Die deutsche Übersetzung von Wolfgang Thon erschien im Dezember desselben Jahres bei Bastei Lübbe.
- 1993-94: Demolition Man – Der Comic zum Film; geschrieben von Gary Cohn und gezeichnet von Rod Whigham, Dick Giordano und Frank McLaughlin. Die Titelseiten wurden von Kevin Maguire gestaltet. Veröffentlicht wurde der Comic zwischen November 1993 und Februar 1994 in vier Einzelausgaben bei DC-Comics.
Andere Medien[]
- 1994-95: Demolition Man – Das Videospiel zum Film; entwickelt von Acclaim Entertainment für Super Nintendo und Sega Mega Drive.
Ein komplett eigenständiges Spiel für die 3DO-Multiplayerkonsole wurde im selben Jahr von Virgin Interactive Entertainment entwickelt.
Wissenswertes[]
- Cocteau-Darsteller Nigel Hawthorne, als klassisch ausgebildeter Shakespeare-Darsteller, kam während der Dreharbeiten sehr schlecht mit seinen testosteronsprühenden Actionfilm-Co-Stars Sylvester Stallone und Wesley Snipes zurecht.
- Hawthorne war zwar seit Mitte der 1950er Jahre immer wieder im Fernsehen aufgetreten, hatte jedoch bis zu seinem Mitwirken an Demolition Man kaum Erfahrung mit großen Big-Budget-Kinofilmen.
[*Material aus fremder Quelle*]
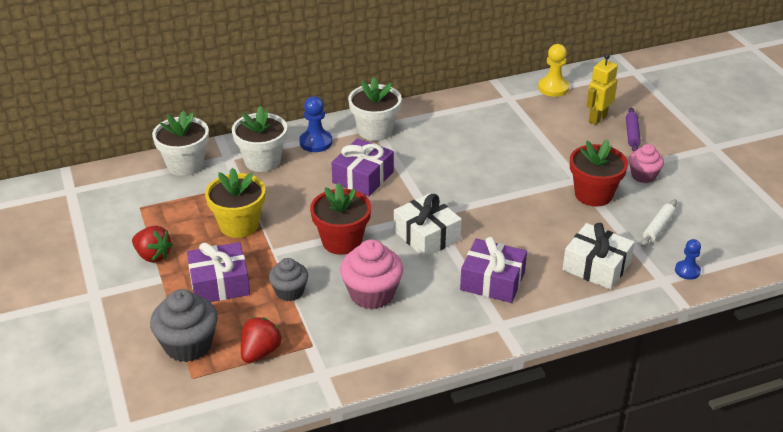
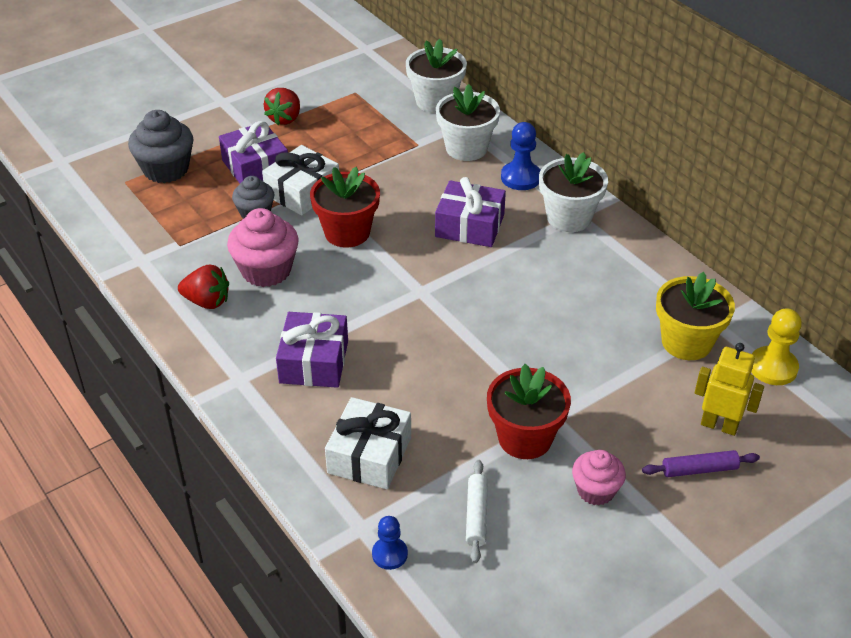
camera: 75 degrees right, 5 degrees up
(239, 225) = (349, 158): yellow flower pot -> yellow flower pot (686, 342)
(260, 352) = (164, 214): red strawberry -> red strawberry (207, 301)
(427, 235) = (379, 295): white gift -> white gift (302, 192)
(658, 227) = (476, 515): white rolling pin -> white rolling pin turned 75 degrees clockwise

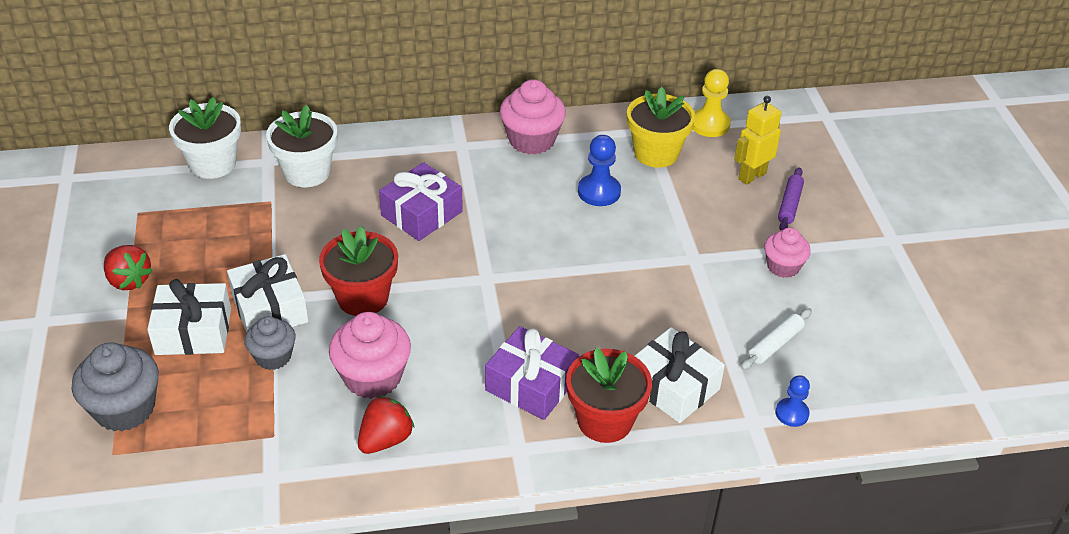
camera: 65 degrees left, 0 degrees up
(255, 167) = (193, 331): purple gift -> white gift
(476, 515) = (775, 344): white rolling pin -> white rolling pin turned 75 degrees counterclockwise
(520, 177) = (381, 157): blue pawn -> blue pawn (599, 192)
(525, 438) = (707, 283): red flower pot -> red flower pot (605, 420)
(569, 217) = (460, 151): white flower pot -> none
(625, 254) = (531, 140): none -> pink cupcake

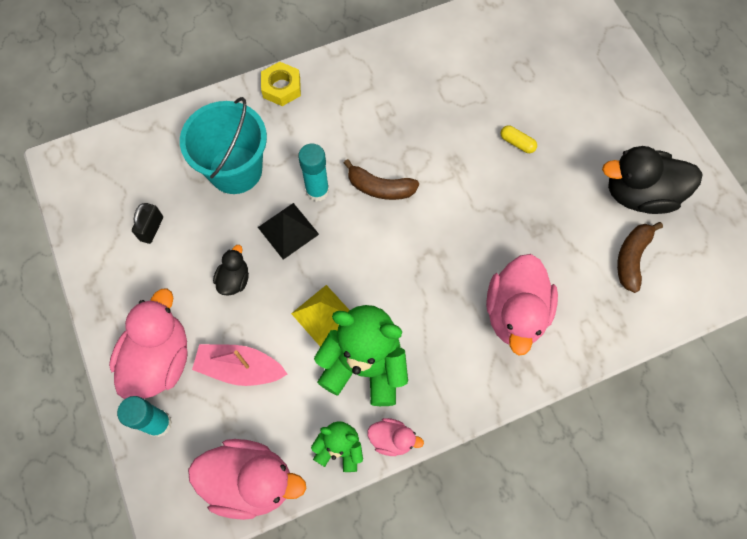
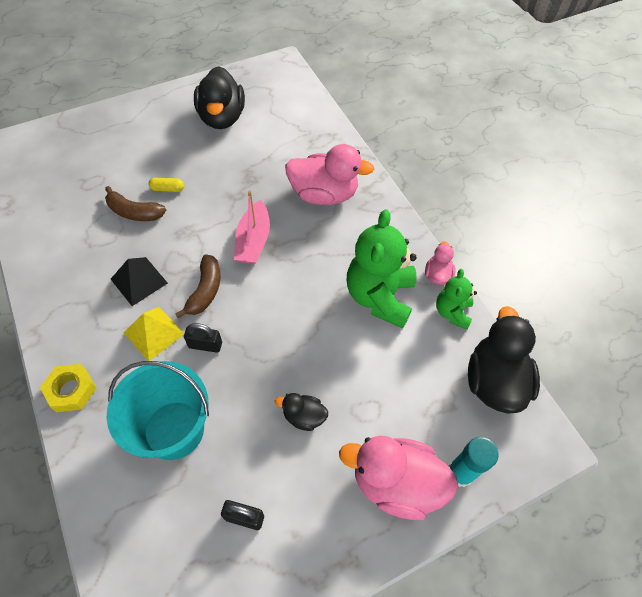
camera: 95 degrees left, 10 degrees down
(240, 368) = (394, 400): pink boat -> pink boat (253, 241)
(250, 481) = (494, 381): pink duck -> black duck
(288, 230) = (249, 369): black pyramid -> black pyramid (139, 281)
(317, 191) = (205, 345): turquoise glue stick -> black padlock
(323, 315) = (336, 332): yellow pyramid -> yellow pyramid (154, 333)
(517, 143) = (167, 189): yellow capsule -> yellow capsule turned 60 degrees clockwise
(631, 258) = (275, 126): brown banana -> brown banana (134, 212)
Den Part des Dr. Raymond Cocteau nahm er seinerzeit vor allem deshalb an, um die Produzenten der damals in Arbeit befindlichen Verfilmung der Bühnenkomödie King George – Ein Königreich für mehr Verstand (The Madness of King George) zu überzeugen, dass er über die nötige Leinwandpräsenz für die Rolle des wahnsinnigen Königs George III. verfügte.
Das Manöver stellte sich zuletzt als unnötig heraus, da er von vorneherein die erste Wahl für die Rolle gewesen sei, zumal er sie zuvor bereits jahrelang mit großem Erfolg auf der Bühne gespielt hatte und für seine überzeugende Darbietung bereits mit zahlreichen Preisen ausgezeichnet worden war.
- Die Szene in der Dr. Cocteau den Helden John Spartan als Dank für seine “Lebensrettung“ zum Dinner bei Pizza Hut (im englischen Original Taco Bell) einlädt, wurde am Rande des I-405 Freeways in Irvine, Kalifornien, gedreht, genau gegenüber des Standortes des internationalen Taco Bell-Hauptquartiers.